私が上京したての頃はまだそういう映画館もあちこちに点在していて、ぴあを手にとり、いろいろと物色したものです。最新の映画にはそれほど興味がなく、映画館がセレクトしたちょっと昔の映画二本立て、これが良いのです。

人気のハリウッド映画や男はつらいよだけが映画ではない、当時のアジア映画の面白さを知ったのも商業ベースではないけれども良質でとがった日本映画があることを知ったのも、学生のお財布でも気軽に立ち寄れる映画館のおかげでした。万が一映画が自分に合わなくてもこの金額ならさほど痛くはないですし、そもそも若いからどんな出来栄えのものだったとしても大なり小なり吸収して自分の血肉にしてしまえます。
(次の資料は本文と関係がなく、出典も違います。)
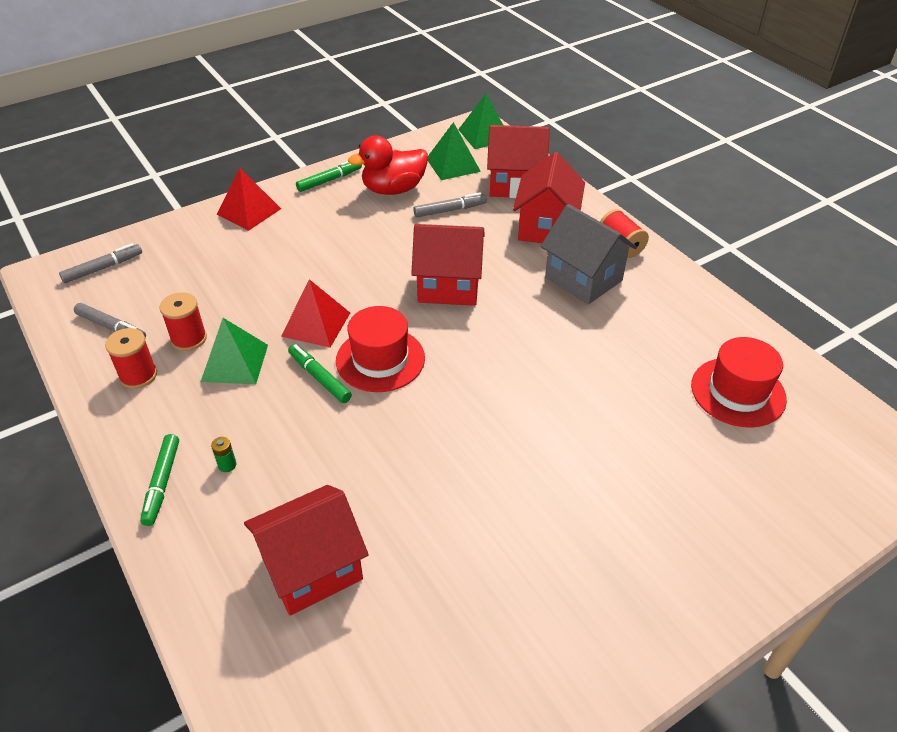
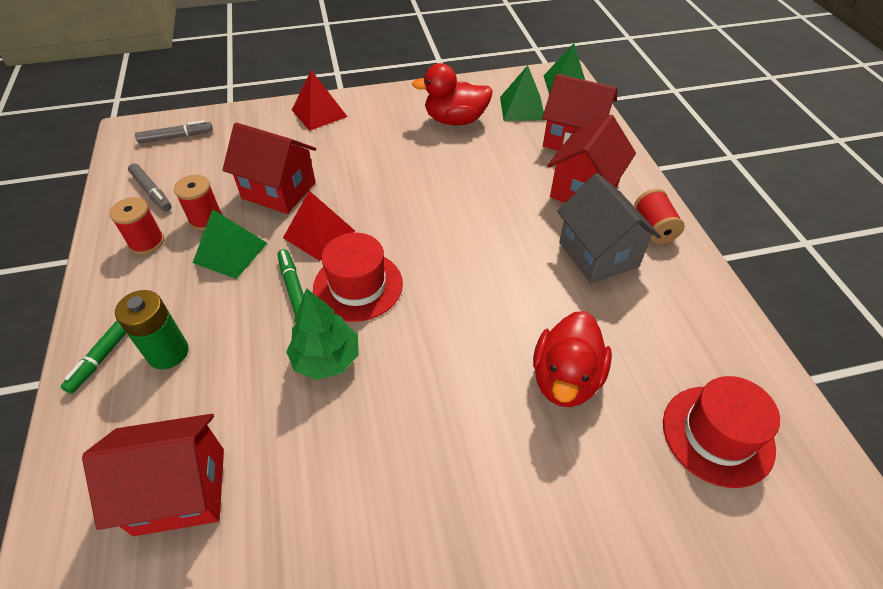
camera: 20 degrees right, 5 degrees up
(227, 465) = (168, 353): green battery -> green battery, size x2.26
(329, 180) = (402, 99): green marker -> none
(385, 427) = (326, 359): none -> green tree
(448, 286) = (459, 228): red house -> red house (279, 190)
(450, 210) = (497, 152): grey marker -> none
(602, 385) = (565, 379): none -> red duck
そうね、当時は私たちにそれほど「選択肢」というものはなかったんです。映画だって本だって音楽だって、それらは「場所」と必ず結びついていました。そこに行かなければ手に入らないものたち。行くことで初めて顔を見ることができるものたち。そして一つ一つの場所が抱えうる選択肢の数そのものが、物理的に限度がある。

選択肢の少ない中で、いかに最大限にいろんなものを経験していくか。

私が青春を過ごした時代は、まだそういう幸せな時代でした。選択肢が少ないからこそハズレを引いても悔しくない。体験できるものが少ないからこそ手当たり次第に試して、咀嚼して、吸収して、時に吐き出して。何もかも、心にゆとりがありました。

今の時代、同時上映そのものの存在価値はほぼ皆無でしょうね。だって1000円も出さずにあれもこれもスマホで見れてしまうもの。わざわざお尻の痛い思いを長時間しなくても、好きなクッションで好きな姿勢で、あれもこれも映画を楽しめる。

迫力ある音響と大画面を楽しみたいときには映画館に足を運ぶ。清潔で心地よい感動時間を過ごす。映画館で見る映画に2000円近いプレミアムがつくことはもはやちっともおかしくないのです。

ちょっと小汚い、決して居心地のよいとはいえない、ずっと座っていたら体もこわばってしまうような雰囲気の中で、先入観もなくぶっつけで見る知る人ぞ知る映画たち。自分の当時の若さもさることながら、身構えなしに乱雑に飛び込んでくる知の楽しみはあの時代固有の贅沢だったのだということを思います。